Try it >> Find the line below with "[750,81,782,94] law. ->" and the line with "[597,730,627,741] NEF ->". Output them and the lines between, exactly, but not the pictures.

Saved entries
_ _ _ _
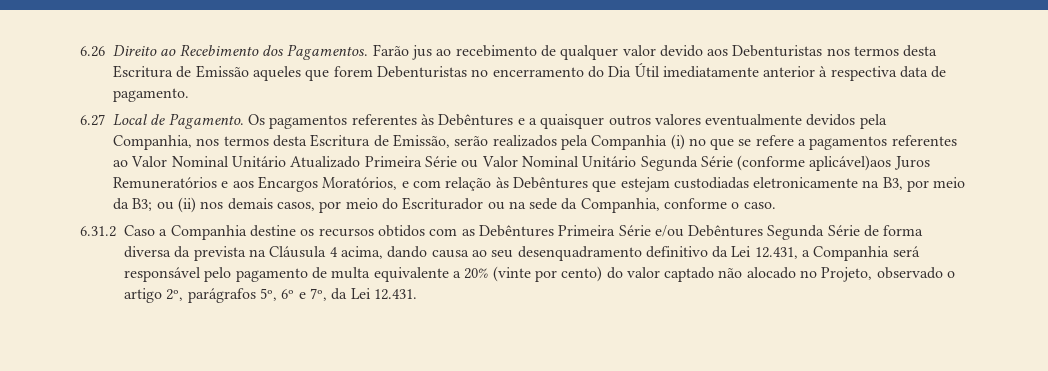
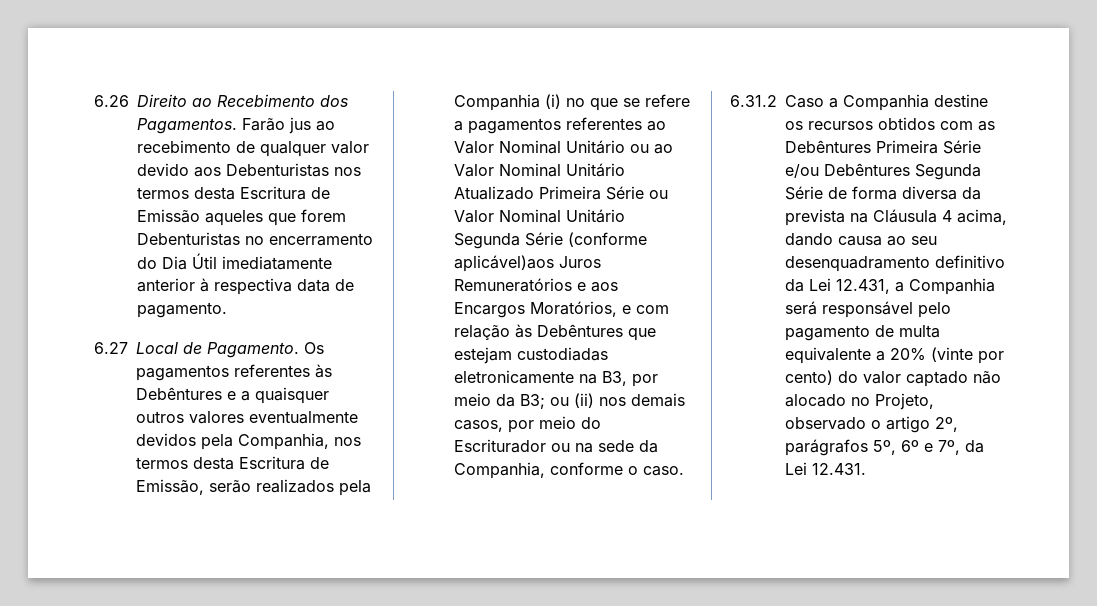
(286, 161) none -> [630,144,673,154] [454,163,625,177] ou ao Valor Nominal Unitário

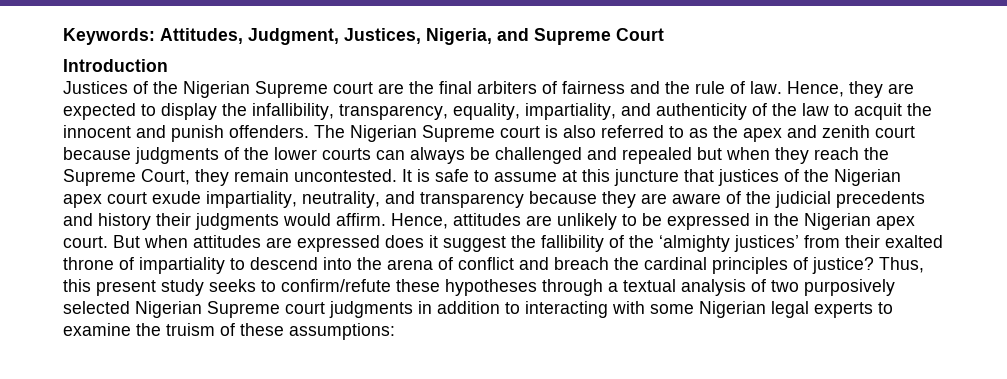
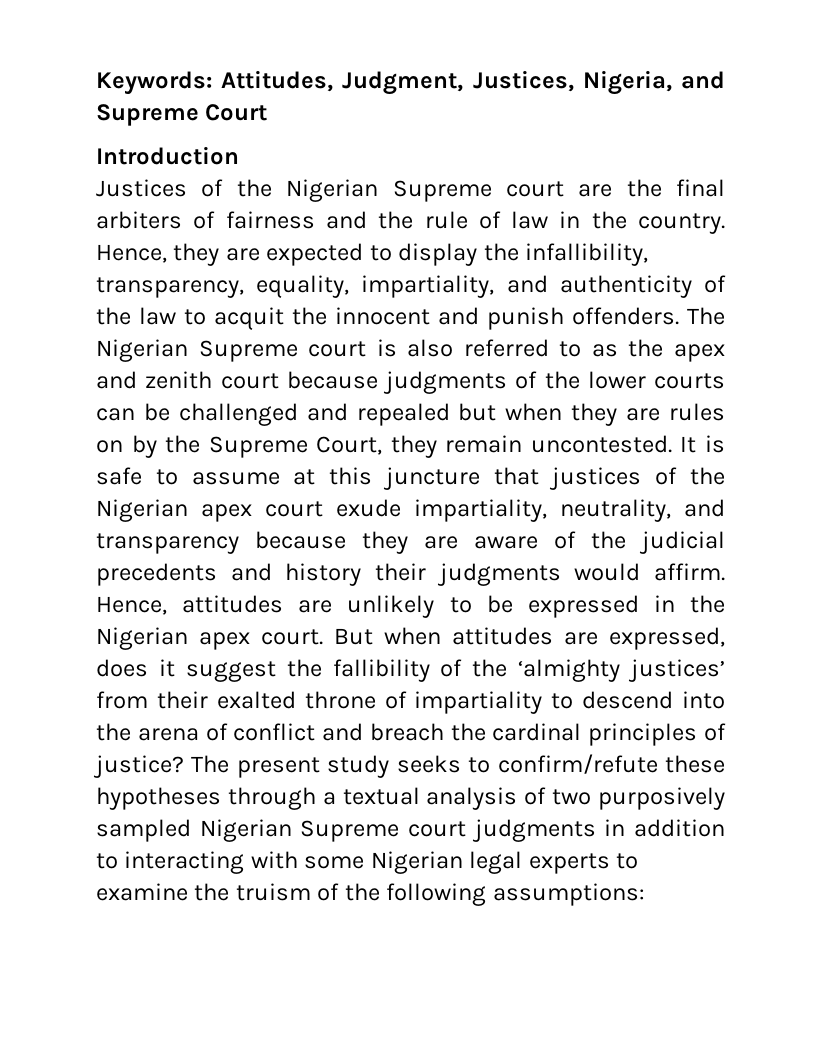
[750,81,782,94] law. -> [511,211,725,234] law in the country.
[410,147,465,164] always -> (135, 414) none
[814,147,859,160] reach -> [626,403,725,421] [96,435,157,458] are rules on by
[297,235,380,252] expressed -> [609,627,725,650] expressed,
[879,257,924,273] [63,279,91,292] Thus, this -> [191,755,230,773] The
[63,301,130,314] selected -> [96,819,191,842] sampled
[240,323,284,336] these -> [344,883,487,906] the following

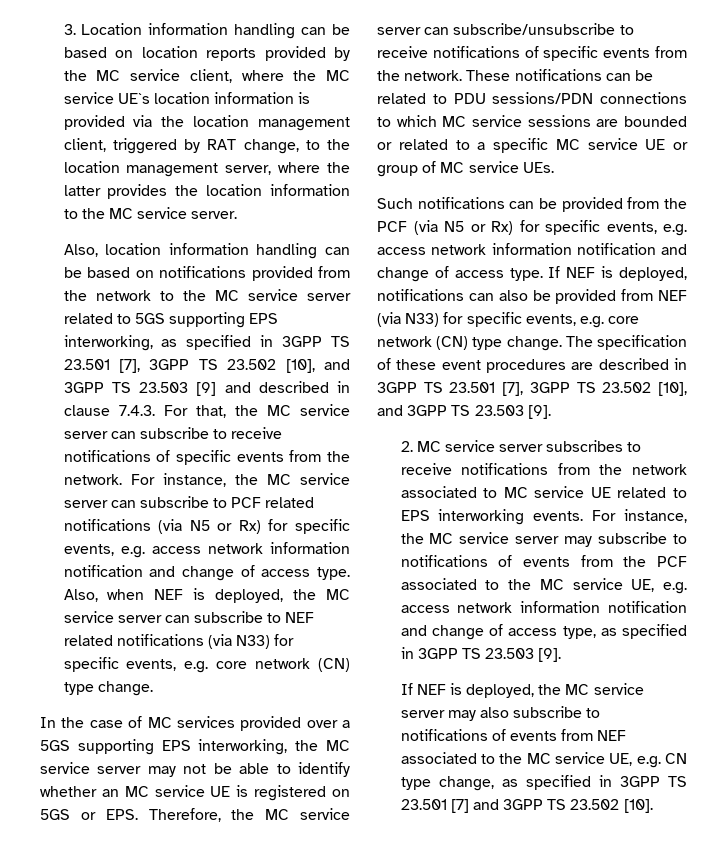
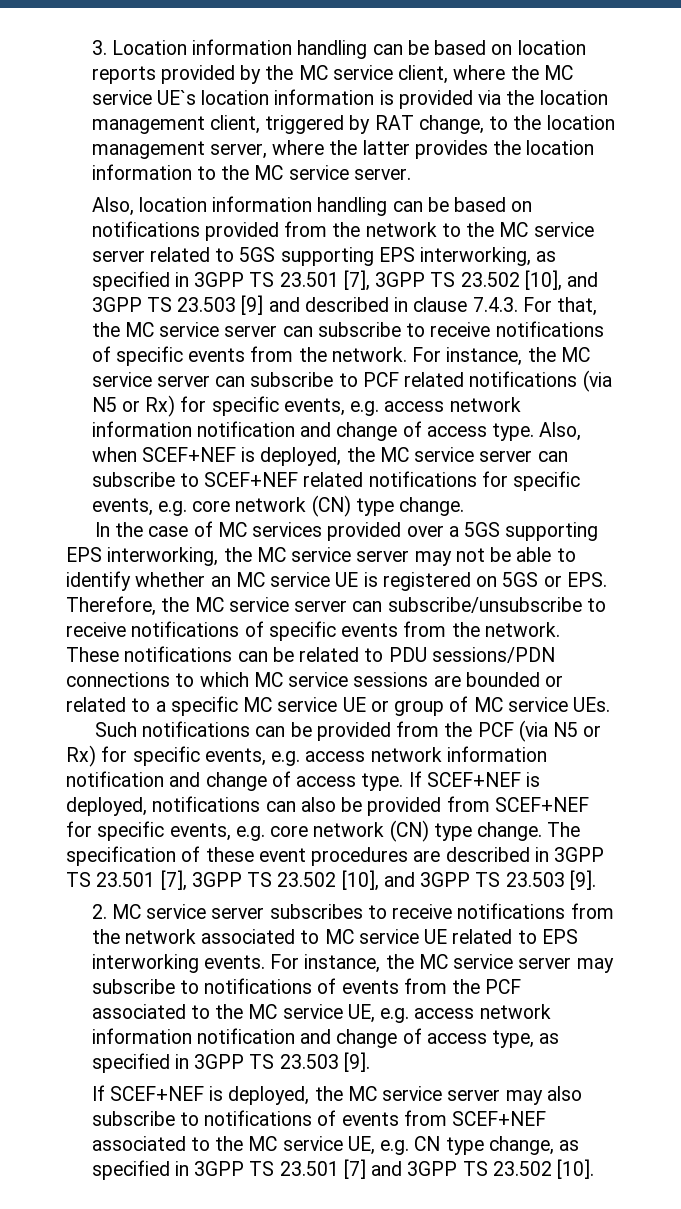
[154,589,184,600] NEF -> [141,447,236,462] SCEF+NEF
[285,612,315,623] [63,634,271,649] NEF related notifications (via N33) -> [204,471,477,487] SCEF+NEF related notifications
[566,267,596,278] NEF -> [426,772,521,787] SCEF+NEF
[658,290,687,301] [377,312,440,327] NEF (via N33) -> [494,797,589,812] SCEF+NEF
[416,684,446,695] NEF -> [109,1086,204,1101] SCEF+NEF
[597,730,627,741] NEF -> [452,1111,547,1126] SCEF+NEF

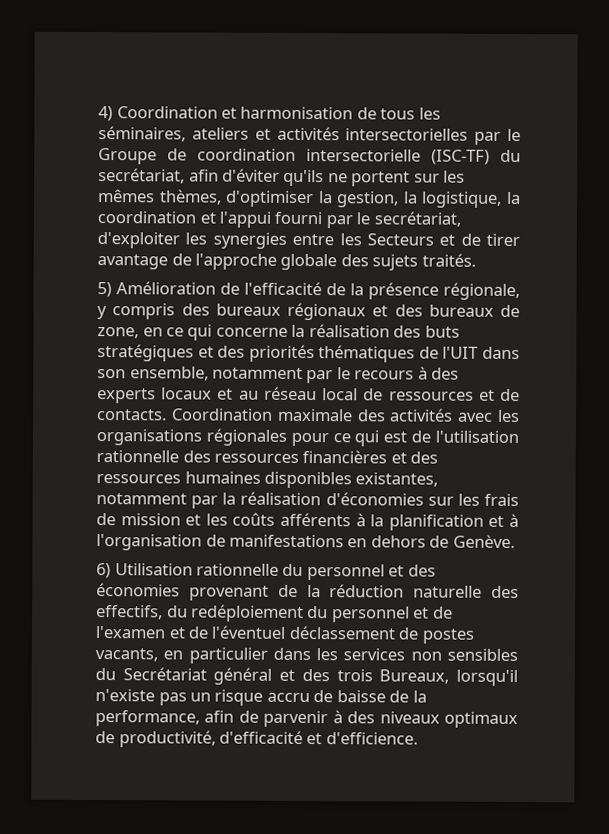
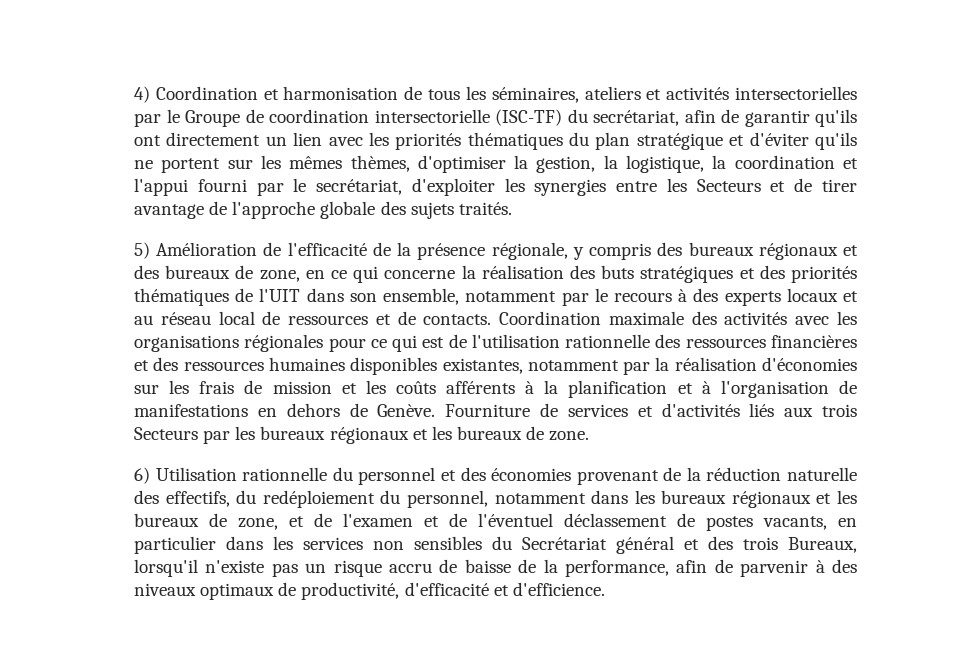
(219, 175) none -> [721,109,857,127] [134,132,745,150] de garantir qu'ils ont directement un lien avec les priorités thématiques du plan stratégique et
(515, 541) none -> [445,403,857,417] [134,426,590,444] Fourniture de services et d'activités liés aux trois Secteurs par les bureaux régionaux et les bureaux de zone.
[331,606,410,623] personnel -> [406,490,857,508] [134,513,279,530] personnel, notamment dans les bureaux régionaux et les bureaux de zone,

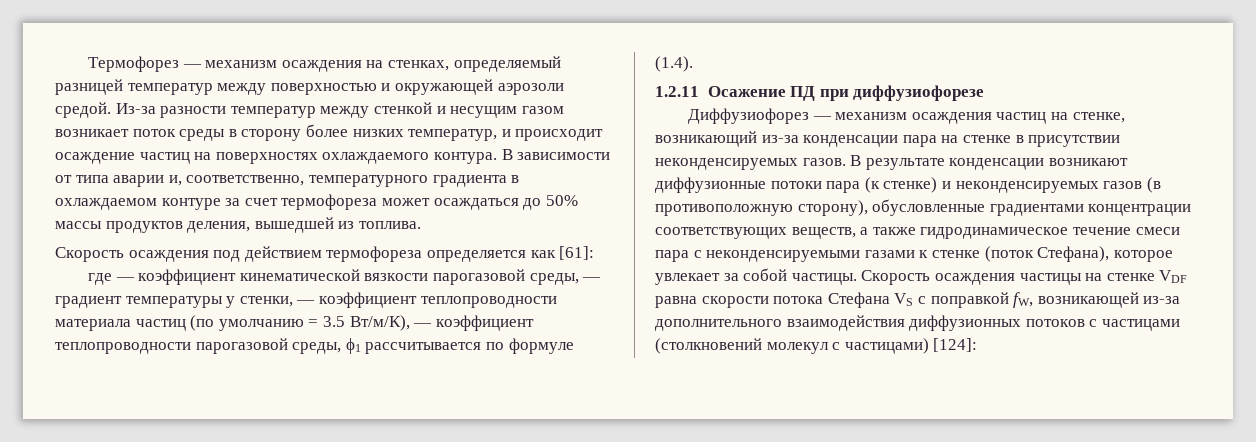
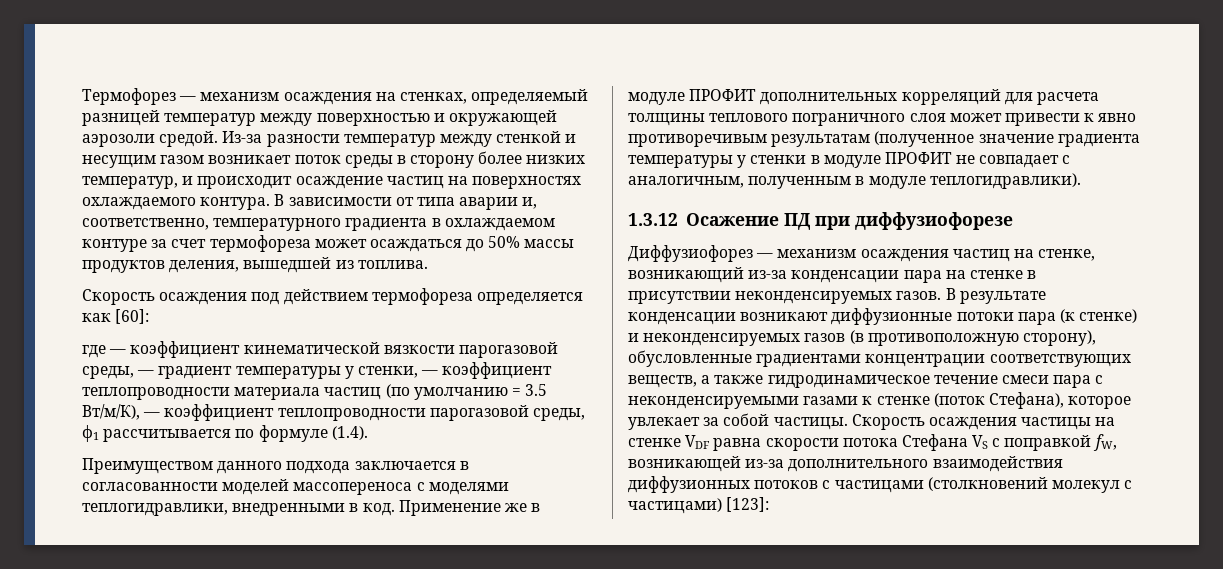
[559,246,595,260] [61]: -> [115,309,150,324] [60]:
[655,86,699,97] 1.2.11 -> [82,458,469,474] [82,479,509,495] [82,500,541,516] [628,89,1099,105] [628,113,1137,126] [628,131,1140,147] [628,152,1071,168] [628,173,1081,189] [628,213,678,226] Преимуществом данного подхода заключается в согласованности моделей массопереноса с моделями теплогидравлики, внедренными в код. Применение же в модуле ПРОФИТ дополнительных корреляций для расчета толщины теплового пограничного слоя может привести к явно противоречивым результатам (полученное значение градиента температуры у стенки в модуле ПРОФИТ не совпадает с аналогичным, полученным в модуле теплогидравлики). // 1.3.12
[933,338,978,352] [124]: -> [726,497,770,512] [123]:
_ _ _ _
Written answer >>
[750,81,782,94] law. -> [511,211,725,234] law in the country.
[410,147,465,164] always -> (135, 414) none
[814,147,859,160] reach -> [626,403,725,421] [96,435,157,458] are rules on by
[297,235,380,252] expressed -> [609,627,725,650] expressed,
[879,257,924,273] [63,279,91,292] Thus, this -> [191,755,230,773] The
[63,301,130,314] selected -> [96,819,191,842] sampled
[240,323,284,336] these -> [344,883,487,906] the following

[154,589,184,600] NEF -> [141,447,236,462] SCEF+NEF
[285,612,315,623] [63,634,271,649] NEF related notifications (via N33) -> [204,471,477,487] SCEF+NEF related notifications
[566,267,596,278] NEF -> [426,772,521,787] SCEF+NEF
[658,290,687,301] [377,312,440,327] NEF (via N33) -> [494,797,589,812] SCEF+NEF
[416,684,446,695] NEF -> [109,1086,204,1101] SCEF+NEF
[597,730,627,741] NEF -> [452,1111,547,1126] SCEF+NEF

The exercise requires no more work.